▸ Document text
Clendening v. United States

CourtUnited States Courts of Appeals. United States Court of Appeals (4th Circuit)
Citation19 F.4th 421
Docket NumberNo. 20-1878,20-1878
Parties Carol V. CLENDENING, as Personal Representative of the Estate of Gary J. Clendening, Plaintiff - Appellant, v. UNITED STATES of America, Defendant - Appellee.
Decision Date30 November 2021

ARGUED: Nicholas Frederick Baker, NICK BAKER LAW LLC, Indianapolis, Indiana, for Appellant. Daniel Tenny, UNITED STATES DEPARTMENT OF JUSTICE, Washington, D.C., for Appellee. ON BRIEF: Jeffrey Bossert Clark, Acting Assistant Attorney General, Mark B. Stern, Civil Division, UNITED STATES DEPARTMENT OF JUSTICE, Washington, D.C.; Robert J. Higdon, Jr., United States Attorney, OFFICE OF THE UNITED STATES ATTORNEY, Raleigh, North Carolina, for Appellee.

Before AGEE and WYNN, Circuit Judges, and Frank W. VOLK, United States District Judge for the Southern District of West Virginia, sitting by designation.

Affirmed by published opinion. Judge Wynn wrote the opinion, in which Judge Agee and Judge Volk joined.

WYNN, Circuit Judge

In 2019, Carol V. Clendening ("Plaintiff") filed suit against the United States for her husband's wrongful death allegedly caused by his exposure to contaminated water and environmental toxins while stationed at the Marine Corps Base Camp Lejeune in Jacksonville, North Carolina. Her complaint also asserted claims against the United States for its subsequent fraudulent concealment and failure to warn relevant personnel of the severity, scope, and impact of said exposure.

The district court dismissed all claims for lack of subject-matter jurisdiction under Federal Rule of Civil Procedure 12(b)(1). Because we find that Plaintiff's claims are barred under the Federal Torts Claims Act, we affirm the district court's dismissal.

I.

The following facts are taken from Plaintiff's complaint. On November 16, 2016, Gary Clendening ("Clendening") lost his years-long battle against adult leukemia

, Waldenstrom macroglobulinemia, and chronic lymphoblastic lymphoma. His widow, Plaintiff, claims her husband's death resulted from his constant exposure, while stationed on active military duty at Camp Lejeune, to contaminated water and "radioactive waste, chemical weapon waste, solvents, benzene, and other carcinogens that were improperly disposed, buried or spilled at" the base. J.A. 5.1

From May 1970 to December 1971, Clendening resided at Camp Lejeune while serving as a United States Marine Officer in the Judge Advocate Division of the Marine Corps. Clendening lived in the Hadnot Point area of the base, located near the Hadnot Point Fuel Farm, a former incinerator and landfill. At some point in time, the Hadnot Point Fuel Farm tanks began to leak, contaminating the water supply with "fuel products" and other "hazardous materials." J.A. 9, 20. By 1980, the Government was aware of the leakage but issued no warnings regarding the resulting potential health or safety effects.

▸ Tasks
• A. Answer these questions from the court opinion, giving each answer on its own line with its matching label.
(i) On what date was the case decided?
(ii) In what area of Camp Lejeune did Gary Clendening live?
(iii) On what date did Gary Clendening die?
• B. List every illness that the court opinion names as part of Gary Clendening's years-long battle.
• C. Copy the passage of the court opinion starting at "Affirmed by published" and ending at "district court's dismissal.", word for word.

▸ Listed entries
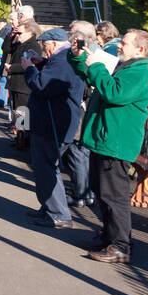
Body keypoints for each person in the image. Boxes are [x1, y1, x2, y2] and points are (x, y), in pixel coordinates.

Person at [69, 29, 148, 264]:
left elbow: (114, 93)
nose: (119, 46)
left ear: (140, 49)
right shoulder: (126, 66)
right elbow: (93, 79)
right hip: (105, 140)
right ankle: (109, 237)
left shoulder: (139, 73)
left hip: (116, 143)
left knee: (114, 197)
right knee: (102, 193)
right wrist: (80, 58)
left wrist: (96, 66)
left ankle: (120, 246)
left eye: (124, 43)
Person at [23, 28, 87, 227]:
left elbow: (43, 85)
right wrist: (41, 63)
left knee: (46, 167)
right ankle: (50, 208)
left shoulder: (63, 60)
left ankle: (58, 213)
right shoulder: (62, 59)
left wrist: (30, 69)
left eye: (45, 45)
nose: (43, 48)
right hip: (54, 122)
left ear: (55, 44)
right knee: (48, 166)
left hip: (53, 123)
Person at [63, 20, 99, 208]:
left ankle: (81, 193)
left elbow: (85, 80)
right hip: (84, 108)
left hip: (82, 109)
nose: (69, 35)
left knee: (77, 152)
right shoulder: (87, 52)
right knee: (82, 154)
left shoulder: (91, 55)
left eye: (72, 32)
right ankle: (86, 192)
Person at [5, 15, 43, 142]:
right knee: (18, 112)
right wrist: (11, 35)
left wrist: (11, 68)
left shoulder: (33, 45)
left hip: (23, 86)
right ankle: (19, 138)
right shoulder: (20, 43)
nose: (18, 35)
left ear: (30, 32)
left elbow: (29, 65)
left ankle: (22, 140)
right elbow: (6, 49)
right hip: (16, 84)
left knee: (22, 113)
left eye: (20, 32)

▸ Outputs in order
• A.
(i) 30 November 2021
(ii) The Hadnot Point area
(iii) November 16, 2016

• B.
- Adult leukemia
- Waldenstrom macroglobulinemia
- Chronic lymphoblastic lymphoma

• C.
Affirmed by published opinion. Judge Wynn wrote the opinion, in which Judge Agee and Judge Volk joined.

WYNN, Circuit Judge

In 2019, Carol V. Clendening ("Plaintiff") filed suit against the United States for her husband's wrongful death allegedly caused by his exposure to contaminated water and environmental toxins while stationed at the Marine Corps Base Camp Lejeune in Jacksonville, North Carolina. Her complaint also asserted claims against the United States for its subsequent fraudulent concealment and failure to warn relevant personnel of the severity, scope, and impact of said exposure.

The district court dismissed all claims for lack of subject-matter jurisdiction under Federal Rule of Civil Procedure 12(b)(1). Because we find that Plaintiff's claims are barred under the Federal Torts Claims Act, we affirm the district court's dismissal.